Monday, October 18, 2010

Why early detection is the best way to beat breast cancer

By Dr. Yun Yee Chow, Radiologist, Rouge Valley Health System (RVHS)

Knowing when you should have a mammogram could save your life.
According to the World Health Organization (WHO), breast cancer is the most common cancer found in women. One in nine women will be afflicted with breast cancer at some point in her lifetime. And let’s not forget that one percent of breast cancer cases actually occur in men.

October is Breast Cancer Awareness Month, a great opportunity to increase our own awareness about this disease and to learn more about what we can do to reduce our risk of developing it.

The Canadian Association of Radiologists (CAR) recommends that women begin receiving breast screening, usually a mammogram, at age 40, and annually until age 49. Women can be screened every two years if they are between 50 – 69 years of age, unless there is a family history of breast cancer, or if they are receiving hormone replacement therapy. If they are in good health, women should continue to receive regular screenings after age 70.

Despite the increased diagnosis rate of breast cancer, more people are surviving. In 2005, mortality rates dropped to 24% from 32% in 1986. Half of this reduction can be attributed to early screening, and the rest to adjuvant treatment – therapy using drug or radiation after cancer surgery. So, early detection in the prevention and treatment of the disease is key, especially if cancer is detected during a screening.

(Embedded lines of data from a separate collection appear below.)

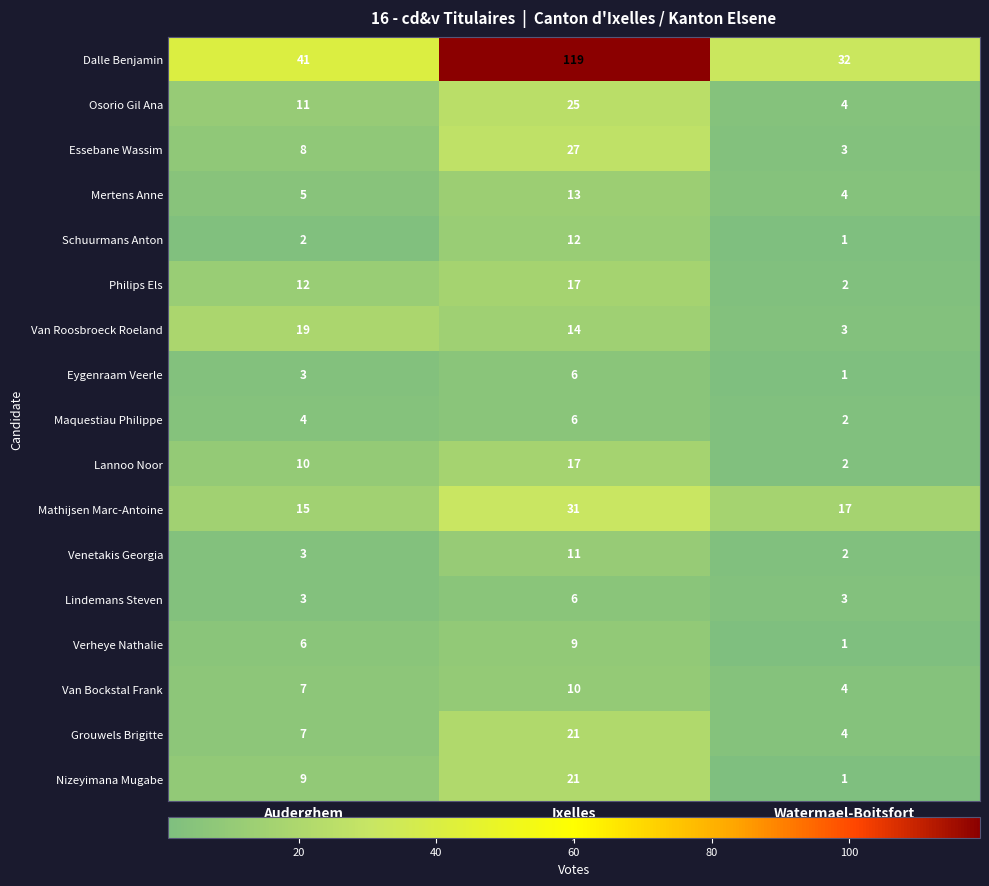

Read the Eygenraam Veerle value at Ixelles.

6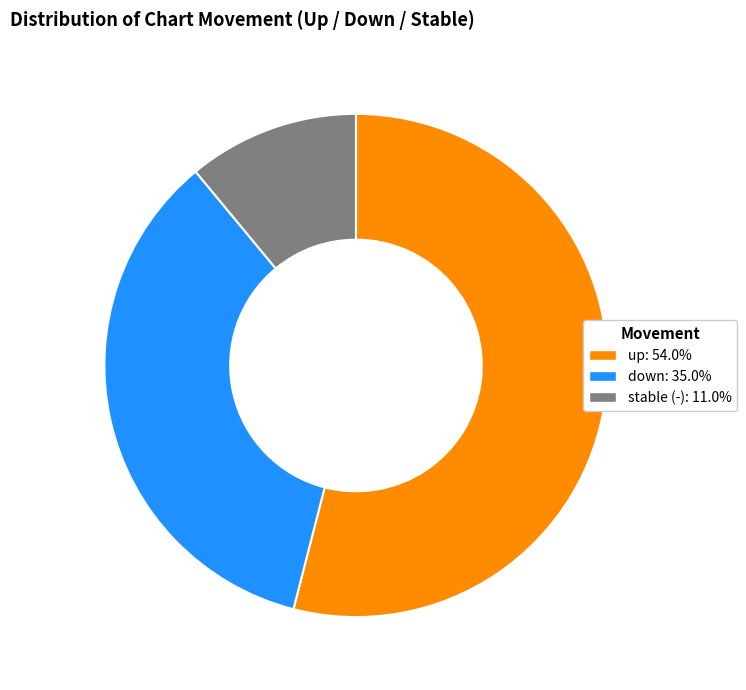

How many segments does this pie chart have?

3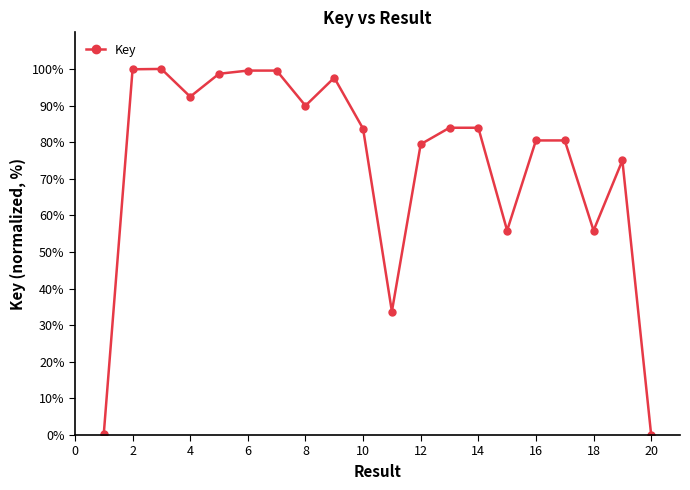

True or false: there are more than 2 points higher than both neighbors.

True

Remember that lifestyle factors can also play an important role in your risk of developing breast cancer. Here are some of the things you can do to decrease your risk:
• Incorporate a healthier diet into your lifestyle;
• Exercise regularly;
• Maintain a healthy body weight, since estrogen produced from fat can increase the development of breast cancer;
• If you’re a smoker, consider quitting;
• Watch your alcohol consumption, as it has become a well-established risk factor for breast cancer in women.

In addition to self breast examination, you should have a yearly check up with your family physician. They can also give you a full physical exam and review of your medical and family history. Your doctor can give you a requisition for a mammogram, or you can simply head over to an Ontario Breast Screening Centre. In 2011, RVHS will be affiliated with the Ontario Breast Screening Program (OBSP) at both of our hospital campuses (Rouge Valley Centenary and Rouge Valley Ajax & Pickering), and will feature Ontario Breast Screening Centres where patients can receive mammograms without a referral.

With the range of state-of-the-art diagnostic testing available at Rouge Valley Health System, including breast screening, quality preventive care is available right in your community. Both of our state-of-the-art Breast Imaging Centres, located at both of our hospital campuses, feature fully digital mammography machines that are able to provide a lower radiation dose to detect abnormalities in the breast tissue, often before they can be felt by the patient. Other imaging modalities include breast ultrasounds and breast MRIs. Minimally invasive breast biopsies are performed using ultrasound guidance, at the bedside, or by mammographically-guided stereotactic breast biopsy.

For appointments in our breast imaging centres and all other diagnostic tests, contact our central booking line at 416-281-7299 or toll-free at 1-866-752-6989. Most services require a referral from your family physician.

1 comment:

Anonymous said...

I have had annual mammo exams at RVHS and am grateful for the exceptional care and professionalism I was shown while undergoing my mammography and ultrasound examinations. Thank you RVHS!